HOW TO COMPLETE THIS TASK:
Every line containing "Must" should be identified and copied from the data below.

+++

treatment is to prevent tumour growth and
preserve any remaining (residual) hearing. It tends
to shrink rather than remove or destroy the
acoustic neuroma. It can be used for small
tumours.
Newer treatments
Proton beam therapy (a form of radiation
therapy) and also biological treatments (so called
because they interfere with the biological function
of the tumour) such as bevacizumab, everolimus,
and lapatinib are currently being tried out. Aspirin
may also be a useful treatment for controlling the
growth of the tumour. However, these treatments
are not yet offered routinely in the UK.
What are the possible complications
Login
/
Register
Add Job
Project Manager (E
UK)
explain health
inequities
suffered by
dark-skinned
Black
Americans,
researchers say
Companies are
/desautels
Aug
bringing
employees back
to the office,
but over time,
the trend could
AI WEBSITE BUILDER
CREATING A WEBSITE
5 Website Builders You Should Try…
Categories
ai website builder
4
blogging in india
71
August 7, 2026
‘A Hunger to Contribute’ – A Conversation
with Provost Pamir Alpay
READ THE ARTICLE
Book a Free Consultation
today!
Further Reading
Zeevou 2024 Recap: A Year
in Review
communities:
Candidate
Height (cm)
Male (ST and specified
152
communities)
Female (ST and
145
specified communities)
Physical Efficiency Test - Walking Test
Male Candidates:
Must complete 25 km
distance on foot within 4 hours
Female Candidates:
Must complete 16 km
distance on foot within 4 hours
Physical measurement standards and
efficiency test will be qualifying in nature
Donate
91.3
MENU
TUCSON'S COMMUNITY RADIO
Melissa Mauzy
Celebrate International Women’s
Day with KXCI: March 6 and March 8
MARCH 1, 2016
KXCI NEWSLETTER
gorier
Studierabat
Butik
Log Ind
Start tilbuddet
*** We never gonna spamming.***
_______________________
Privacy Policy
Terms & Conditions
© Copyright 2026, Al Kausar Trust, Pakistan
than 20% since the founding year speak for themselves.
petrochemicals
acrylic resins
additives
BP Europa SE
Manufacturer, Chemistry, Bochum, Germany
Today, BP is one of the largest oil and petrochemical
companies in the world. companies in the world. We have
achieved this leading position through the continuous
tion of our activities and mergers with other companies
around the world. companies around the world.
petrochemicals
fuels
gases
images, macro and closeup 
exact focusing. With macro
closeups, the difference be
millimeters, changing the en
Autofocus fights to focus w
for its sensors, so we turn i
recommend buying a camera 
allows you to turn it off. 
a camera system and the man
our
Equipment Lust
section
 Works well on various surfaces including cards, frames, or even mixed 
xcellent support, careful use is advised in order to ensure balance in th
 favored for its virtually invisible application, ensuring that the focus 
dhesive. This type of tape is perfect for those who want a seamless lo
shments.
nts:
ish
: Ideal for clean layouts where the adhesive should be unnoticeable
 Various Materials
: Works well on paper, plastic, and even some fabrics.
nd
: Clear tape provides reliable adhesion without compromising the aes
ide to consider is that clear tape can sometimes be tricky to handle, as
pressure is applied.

+++

EXERCISE SOLUTION:
Must complete 25 km
Must complete 16 km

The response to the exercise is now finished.